***** Data for this task *****
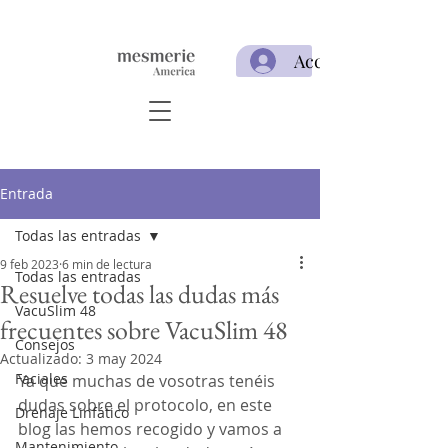
Acceso
Entrada
Todas las entradas
9 feb 2023
6 min de lectura
Todas las entradas
Resuelve todas las dudas más
VacuSlim 48
frecuentes sobre VacuSlim 48
Consejos
Actualizado:
3 may 2024
Faciales
Ya que muchas de vosotras tenéis 
dudas sobre el protocolo, en este 
Drenaje Linfático
blog las hemos recogido y vamos a 
Mantenimiento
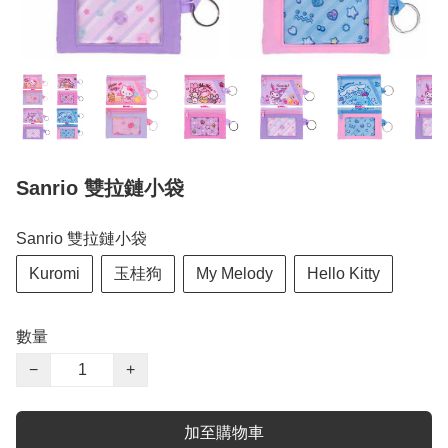
Sanrio 雙拉鏈小袋
Sanrio 雙拉鏈小袋
Kuromi
玉桂狗
My Melody
Hello Kitty
數量
−
+
加至購物車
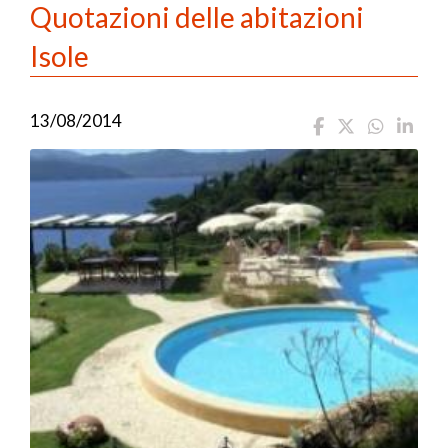
Quotazioni delle abitazioni
Isole
13/08/2014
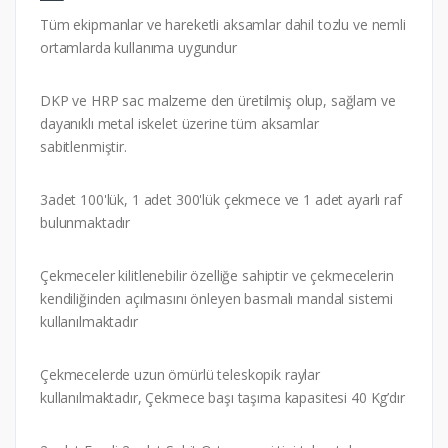
Tüm ekipmanlar ve hareketli aksamlar dahil tozlu ve nemli
ortamlarda kullanıma uygundur
DKP ve HRP sac malzeme den üretilmiş olup, sağlam ve
dayanıklı metal iskelet üzerine tüm aksamlar
sabitlenmiştir.
3adet 100'lük, 1 adet 300'lük çekmece ve 1 adet ayarlı raf
bulunmaktadır
Çekmeceler kilitlenebilir özelliğe sahiptir ve çekmecelerin
kendiliğinden açılmasını önleyen basmalı mandal sistemi
kullanılmaktadır
Çekmecelerde uzun ömürlü teleskopik raylar
kullanılmaktadır, Çekmece başı taşıma kapasitesi 40 Kg’dır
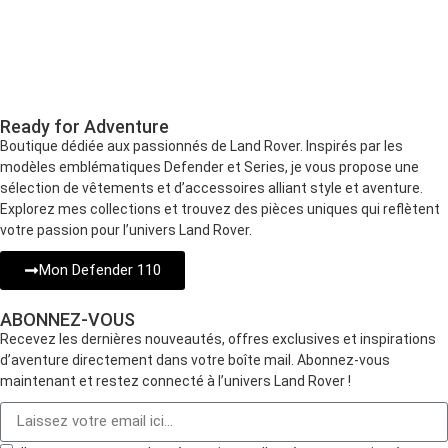
Ready for Adventure
Boutique dédiée aux passionnés de Land Rover. Inspirés par les
modèles emblématiques Defender et Series, je vous propose une
sélection de vêtements et d’accessoires alliant style et aventure.
Explorez mes collections et trouvez des pièces uniques qui reflètent
votre passion pour l’univers Land Rover.
Mon Defender 110
ABONNEZ-VOUS
Recevez les dernières nouveautés, offres exclusives et inspirations
d’aventure directement dans votre boîte mail. Abonnez-vous
maintenant et restez connecté à l’univers Land Rover !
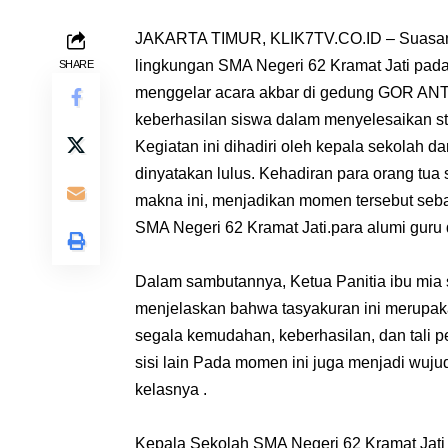
JAKARTA TIMUR, KLIK7TV.CO.ID – Suasana 
lingkungan SMA Negeri 62 Kramat Jati pada 
SHARE
menggelar acara akbar di gedung GOR ANT
keberhasilan siswa dalam menyelesaikan s
Kegiatan ini dihadiri oleh kepala sekolah d
dinyatakan lulus. Kehadiran para orang tua
makna ini, menjadikan momen tersebut seba
SMA Negeri 62 Kramat Jati.para alumi guru
Dalam sambutannya, Ketua Panitia ibu mia
menjelaskan bahwa tasyakuran ini merupak
segala kemudahan, keberhasilan, dan tali p
sisi lain Pada momen ini juga menjadi wuju
kelasnya .
Kepala Sekolah SMA Negeri 62 Kramat Jati r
*****
*Work task*
Treat the line with "Hello Kitty" as the start and the line with "sélection de vêtements" as the end, and return exactly that span of the data above, both ends included, without pictures.

*Answer to this problem*
Hello Kitty
數量
−
+
加至購物車
Quotazioni delle abitazioni
Isole
13/08/2014
Tüm ekipmanlar ve hareketli aksamlar dahil tozlu ve nemli
ortamlarda kullanıma uygundur
DKP ve HRP sac malzeme den üretilmiş olup, sağlam ve
dayanıklı metal iskelet üzerine tüm aksamlar
sabitlenmiştir.
3adet 100'lük, 1 adet 300'lük çekmece ve 1 adet ayarlı raf
bulunmaktadır
Çekmeceler kilitlenebilir özelliğe sahiptir ve çekmecelerin
kendiliğinden açılmasını önleyen basmalı mandal sistemi
kullanılmaktadır
Çekmecelerde uzun ömürlü teleskopik raylar
kullanılmaktadır, Çekmece başı taşıma kapasitesi 40 Kg’dır
Ready for Adventure
Boutique dédiée aux passionnés de Land Rover. Inspirés par les
modèles emblématiques Defender et Series, je vous propose une
sélection de vêtements et d’accessoires alliant style et aventure.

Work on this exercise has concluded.